One would have to be living in a parallel universe to maintain, as the authors do, that the Democratic Party is a moderate and responsible political institution. This is the party, after all, that deploys taxpayers’ dollars to divide the nation by race, gender, and ethnicity, and that has had no qualms at all about organizing college campuses as bases of partisan activity. As for moderation, everyone recalls how Democrats stormed the capitol in Wisconsin and tried to disrupt the legislative process in protest of Governor Walker’s attempts to rein in public employee unions. This is standard practice for Democrats, and we will see more of it in the years to come, not only in places like Madison but in Washington, D.C. as well.

In addition, the casual observer might take a look at some of the jurisdictions around the country over which Democrats exercise complete control. There is Detroit, for example, a once thriving but now completely corrupt and bankrupt city that has not had a Republican mayor since the 1950s. Many other cities ruled by Democrats are on a fast track to the same destination. During the 1970s, Democrats spent New York City into bankruptcy, with the result that, for the past two decades, voters in this Democratic city have elected Republican mayors to oversee their affairs. Then there are Democratic states like California and Illinois that are in debt and effectively bankrupt, even as they chase businesses to other jurisdictions with their misguided tax and regulatory policies. If not for Republicans in Washington, Democrats would long ago have spent the United States into oblivion. They may yet succeed in doing so.

The great problem in Washington is not (as the authors say) the formation of a parliamentary party within a constitutional system designed for moderation and compromise. It is something entirely different: the creation of a party devoted to “big government” and increasingly organized around public employee unions, federal contractors, and beneficiaries of public programs, within a constitutional system designed to limit the power and reach of the national government. Democrats survive by expanding the size and scope of government. The framers of the Constitution designed it to prevent the formation of such a party and to frustrate its operations should one ever emerge. The distemper in Washington today is entirely caused by the emergence of this “government party” and its determination to expand governmental power at all costs. In opposing that agenda, Republicans are only carrying out their constitutional duty.

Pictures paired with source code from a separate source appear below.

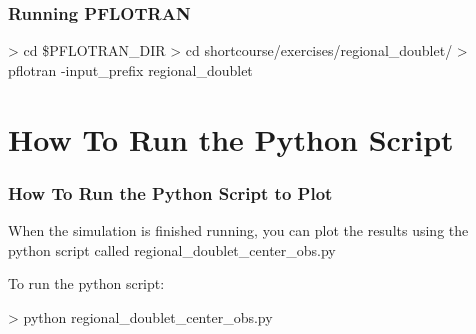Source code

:\documentclass{beamer}
\begin{document}
\begin{frame}[fragile]\frametitle{Running PFLOTRAN}

\begin{semiverbatim}

 > cd \$PFLOTRAN_DIR
 > cd shortcourse/exercises/regional_doublet/
  > pflotran -input_prefix regional_doublet

\end{semiverbatim}

\end{frame}

\section{How To Run the Python Script}

\begin{frame}[fragile]\frametitle{How To Run the Python Script to Plot}

When the simulation is finished running, you can plot the results using
the python script called regional\_doublet\_center\_obs.py

To run the python script:

\begin{semiverbatim}

 > python regional_doublet_center_obs.py

\end{semiverbatim}

\end{frame}
\end{document}
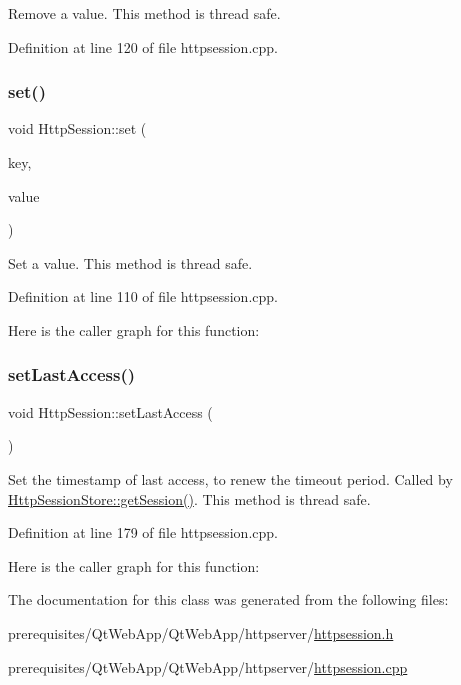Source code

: Remove a value. This method is thread safe. 

Definition at line 120 of file httpsession.\+cpp.

\mbox{\label{classstefanfrings_1_1_http_session_a777e082016803939b9ba5b7e4a7c9ab0}} 
\subsubsection{\texorpdfstring{set()}{set()}}
{\footnotesize\ttfamily void Http\+Session\+::set (\begin{DoxyParamCaption}\item[{const Q\+Byte\+Array \&}]{key,  }\item[{const Q\+Variant \&}]{value }\end{DoxyParamCaption})}

Set a value. This method is thread safe. 

Definition at line 110 of file httpsession.\+cpp.

Here is the caller graph for this function\+:
\mbox{\label{classstefanfrings_1_1_http_session_a3e27faa5905e05aefa8feca7fbddfb70}} 
\subsubsection{\texorpdfstring{set\+Last\+Access()}{setLastAccess()}}
{\footnotesize\ttfamily void Http\+Session\+::set\+Last\+Access (\begin{DoxyParamCaption}{ }\end{DoxyParamCaption})}

Set the timestamp of last access, to renew the timeout period. Called by \mbox{\hyperlink{classstefanfrings_1_1_http_session_store_aeaf8409e1844366c12f18fd34d477a31}{Http\+Session\+Store\+::get\+Session()}}. This method is thread safe. 

Definition at line 179 of file httpsession.\+cpp.

Here is the caller graph for this function\+:


The documentation for this class was generated from the following files\+:\begin{DoxyCompactItemize}
\item 
prerequisites/\+Qt\+Web\+App/\+Qt\+Web\+App/httpserver/\mbox{\hyperlink{httpsession_8h}{httpsession.\+h}}\item 
prerequisites/\+Qt\+Web\+App/\+Qt\+Web\+App/httpserver/\mbox{\hyperlink{httpsession_8cpp}{httpsession.\+cpp}}\end{DoxyCompactItemize}
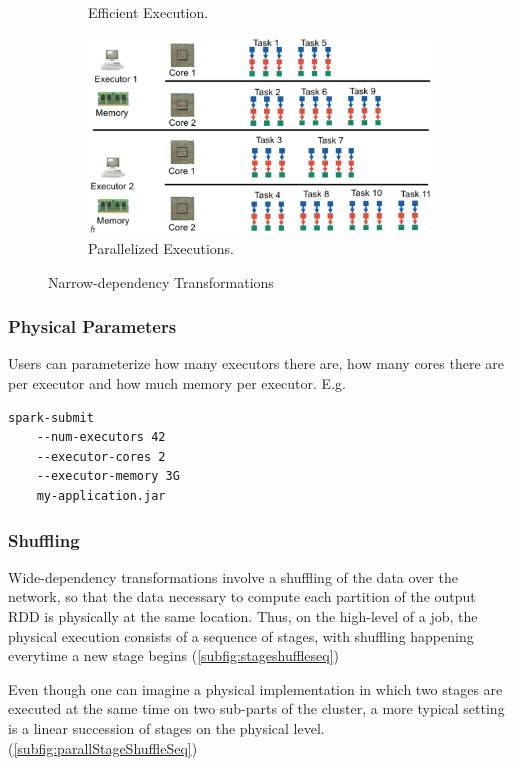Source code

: \begin{figure}[h]
\begin{subfigure}{0.47\textwidth}
        \caption{Efficient Execution.}\label{subfig:EffEx}
    \end{subfigure}
    \hfill
    \begin{subfigure}{0.47\textwidth}
        \centering
        \includegraphics[width=\textwidth]{Figures/BetterNDChain.jpeg}
        \caption{Parallelized Executions.}\label{subfig:BetterNDChain}
    \end{subfigure}
    \caption{Narrow-dependency Transformations}\label{fig:NDTransfo}
\end{figure}

\subsubsection{Physical Parameters}
Users can parameterize how many executors there are, how many cores there are per executor and how much memory per executor. E.g.

\begin{lstlisting}[style=Java]
spark-submit
    --num-executors 42
    --executor-cores 2
    --executor-memory 3G
    my-application.jar
\end{lstlisting}

\subsubsection{Shuffling}
Wide-dependency transformations involve a shuffling of the data over the network, so that the data necessary to compute each partition of the output RDD is physically at the same location. Thus, on the high-level of a job, the physical execution consists of a sequence of stages, with shuffling happening everytime a new stage begins (\cref{subfig:stageshuffleseq})

Even though one can imagine a physical implementation in which two stages are executed at the same time on two sub-parts of the cluster, a more typical setting is a linear succession of stages on the physical level. (\cref{subfig:parallStageShuffleSeq})

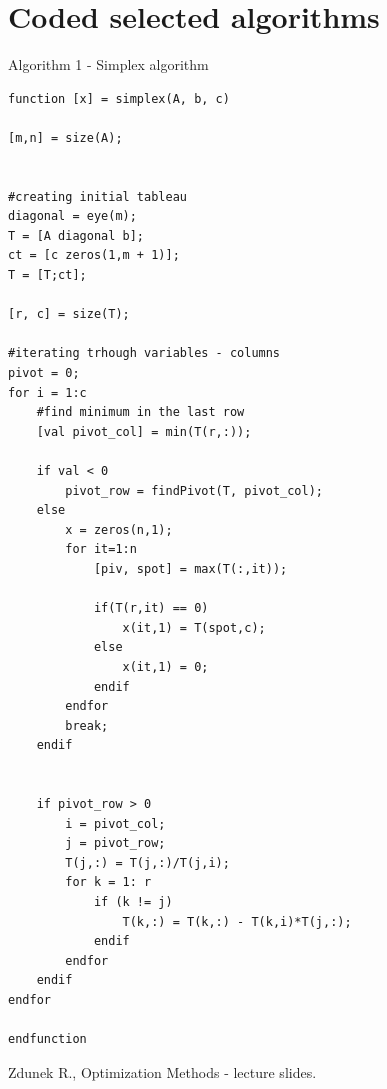 \documentclass[eng,openany]{mgr}
\begin{document}
\section{Coded selected algorithms}
Algorithm 1 - Simplex algorithm\\ 
\begin{lstlisting}
function [x] = simplex(A, b, c)

[m,n] = size(A);


#creating initial tableau
diagonal = eye(m);
T = [A diagonal b];
ct = [c zeros(1,m + 1)];
T = [T;ct];

[r, c] = size(T);

#iterating trhough variables - columns
pivot = 0;
for i = 1:c
	#find minimum in the last row
	[val pivot_col] = min(T(r,:));
	
	if val < 0
		pivot_row = findPivot(T, pivot_col);
	else
		x = zeros(n,1);
		for it=1:n
			[piv, spot] = max(T(:,it));
			
			if(T(r,it) == 0)
				x(it,1) = T(spot,c);
			else 
				x(it,1) = 0;
			endif
		endfor
		break;
	endif
	
	
	if pivot_row > 0
		i = pivot_col;
		j = pivot_row;
		T(j,:) = T(j,:)/T(j,i);
		for k = 1: r
			if (k != j)
				T(k,:) = T(k,:) - T(k,i)*T(j,:);
			endif
		endfor
	endif
endfor

endfunction
\end{lstlisting}
\begin{thebibliography}{8}
Zdunek R., Optimization Methods - lecture slides.
\end{thebibliography}
\end{document}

This book, though wrong in all of its major claims, is valuable in that it reveals how obtuse our “Inside the Beltway” thinkers are about what is happening in the United States and shows their inability to come to grips with the inevitable unwinding of the New Deal and post-war political system. Many Americans look to Washington pundits and experts for a measure of wisdom and moderation to guide the nation through its time of troubles. But by the evidence of this book, those virtues are in far too short supply to do any of us much good at this point.